Request:
For the entries below, work out how many lines include the string "avril", then write only that number.

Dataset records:
((

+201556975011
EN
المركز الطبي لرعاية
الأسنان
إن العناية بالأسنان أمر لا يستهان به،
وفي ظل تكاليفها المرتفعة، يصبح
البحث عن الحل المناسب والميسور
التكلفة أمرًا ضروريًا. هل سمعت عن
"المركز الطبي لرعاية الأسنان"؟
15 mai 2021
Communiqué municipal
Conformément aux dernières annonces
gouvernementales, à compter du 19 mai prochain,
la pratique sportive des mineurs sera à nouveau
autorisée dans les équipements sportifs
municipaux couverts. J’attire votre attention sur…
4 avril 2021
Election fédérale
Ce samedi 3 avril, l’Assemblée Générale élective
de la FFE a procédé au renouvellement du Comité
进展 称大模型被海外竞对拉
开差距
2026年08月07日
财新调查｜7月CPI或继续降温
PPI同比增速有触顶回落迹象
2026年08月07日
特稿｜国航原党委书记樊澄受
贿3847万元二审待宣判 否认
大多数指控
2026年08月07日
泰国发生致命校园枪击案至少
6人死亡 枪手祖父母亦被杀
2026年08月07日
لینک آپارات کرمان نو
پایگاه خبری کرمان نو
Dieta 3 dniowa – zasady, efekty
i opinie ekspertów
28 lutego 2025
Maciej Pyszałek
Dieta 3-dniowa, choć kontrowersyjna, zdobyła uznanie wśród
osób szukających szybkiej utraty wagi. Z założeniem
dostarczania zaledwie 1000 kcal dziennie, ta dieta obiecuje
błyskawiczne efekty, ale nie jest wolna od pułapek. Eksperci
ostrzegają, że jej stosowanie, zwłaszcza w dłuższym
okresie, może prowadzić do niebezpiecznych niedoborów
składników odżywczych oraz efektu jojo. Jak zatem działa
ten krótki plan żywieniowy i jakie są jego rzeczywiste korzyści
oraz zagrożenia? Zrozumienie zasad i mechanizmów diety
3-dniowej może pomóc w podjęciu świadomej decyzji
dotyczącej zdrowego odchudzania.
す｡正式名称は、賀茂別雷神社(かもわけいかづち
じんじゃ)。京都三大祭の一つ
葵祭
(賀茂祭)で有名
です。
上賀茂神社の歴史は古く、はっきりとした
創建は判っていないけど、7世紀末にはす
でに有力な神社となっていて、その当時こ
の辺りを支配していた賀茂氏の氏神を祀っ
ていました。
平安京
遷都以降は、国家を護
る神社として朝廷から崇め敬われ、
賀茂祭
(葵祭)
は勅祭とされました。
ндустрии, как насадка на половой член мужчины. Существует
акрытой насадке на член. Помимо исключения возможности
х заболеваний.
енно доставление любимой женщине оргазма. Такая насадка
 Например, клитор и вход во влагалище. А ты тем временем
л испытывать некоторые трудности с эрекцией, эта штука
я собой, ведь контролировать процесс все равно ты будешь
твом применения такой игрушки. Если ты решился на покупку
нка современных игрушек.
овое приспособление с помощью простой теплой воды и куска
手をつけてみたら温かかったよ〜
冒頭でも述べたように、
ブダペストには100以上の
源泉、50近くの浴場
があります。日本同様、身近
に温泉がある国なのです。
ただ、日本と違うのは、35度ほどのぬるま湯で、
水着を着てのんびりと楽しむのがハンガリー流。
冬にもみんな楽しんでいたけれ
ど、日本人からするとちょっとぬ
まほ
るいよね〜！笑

))

Answer to the exercise:
2